**What is being asked**.
Your job here is to restate every record exactly, pictures excluded.

**Input for this task**.
⁂

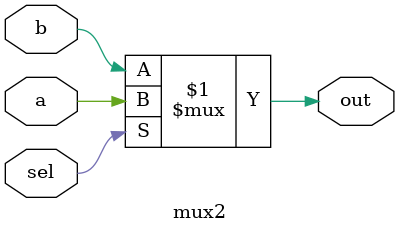
<source format=v>
module mux2(
    a,
    b,
    sel,
    out
  );
  
  input a;
  input b;
  input sel;
  output out;

  assign out = sel?a:b;
endmodule

</source>
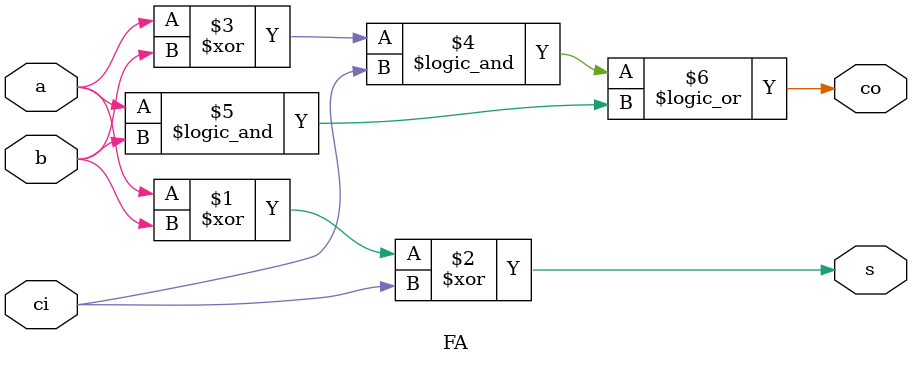
<source format=sv>

module multiply_4by4(
  input [3:0]A,
  input [3:0]B,
  output  [7:0]M);
  logic p0,p1,p2,p3,p4,p5,p6,p7;
logic  c0,c1,c2,c3,c4,c5,c6; 
  
  assign M={p7,p6,p5,p4,p3,p2,p1,p0};
  
  always_comb
    begin
      p0=A[0]&B[0];
      //FA fa1(A[1]&B[0] 
      {c0,p1}=(A[1]&&B[0]) +(A[0]&&B[1]);
      {c1,p2}=(A[2]&&B[0]) +(A[1]&&B[1]) +(A[0]&&B[2])+c0;
      {c2,p3}=(A[3]&&B[0]) +(A[2]&&B[1]) +(A[1]&&B[2])+	(A[0]&&B[3])+c1;
      {c3,p4}=(A[3]&&B[1]) +(A[2]&&B[2]) +(A[1]&&B[3])+c2;
      {c4,p5}=(A[3]&&B[2]) +(A[2]&&B[3])+ c3;
      {p7,p6}=(A[3]&&B[3])+c4;
    end
      
      
endmodule
  
  module FA(input a,b,ci,output s,co);
    assign s= a^b^ci;
    assign co= ((a^b)&&ci) || (a&&b);
  endmodule
</source>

⁂

**Result of this task**.
<source format=v>
module mux2(
    a,
    b,
    sel,
    out
  );
  
  input a;
  input b;
  input sel;
  output out;

  assign out = sel?a:b;
endmodule

</source>
<source format=sv>

module multiply_4by4(
  input [3:0]A,
  input [3:0]B,
  output  [7:0]M);
  logic p0,p1,p2,p3,p4,p5,p6,p7;
logic  c0,c1,c2,c3,c4,c5,c6; 
  
  assign M={p7,p6,p5,p4,p3,p2,p1,p0};
  
  always_comb
    begin
      p0=A[0]&B[0];
      //FA fa1(A[1]&B[0] 
      {c0,p1}=(A[1]&&B[0]) +(A[0]&&B[1]);
      {c1,p2}=(A[2]&&B[0]) +(A[1]&&B[1]) +(A[0]&&B[2])+c0;
      {c2,p3}=(A[3]&&B[0]) +(A[2]&&B[1]) +(A[1]&&B[2])+	(A[0]&&B[3])+c1;
      {c3,p4}=(A[3]&&B[1]) +(A[2]&&B[2]) +(A[1]&&B[3])+c2;
      {c4,p5}=(A[3]&&B[2]) +(A[2]&&B[3])+ c3;
      {p7,p6}=(A[3]&&B[3])+c4;
    end
      
      
endmodule
  
  module FA(input a,b,ci,output s,co);
    assign s= a^b^ci;
    assign co= ((a^b)&&ci) || (a&&b);
  endmodule
</source>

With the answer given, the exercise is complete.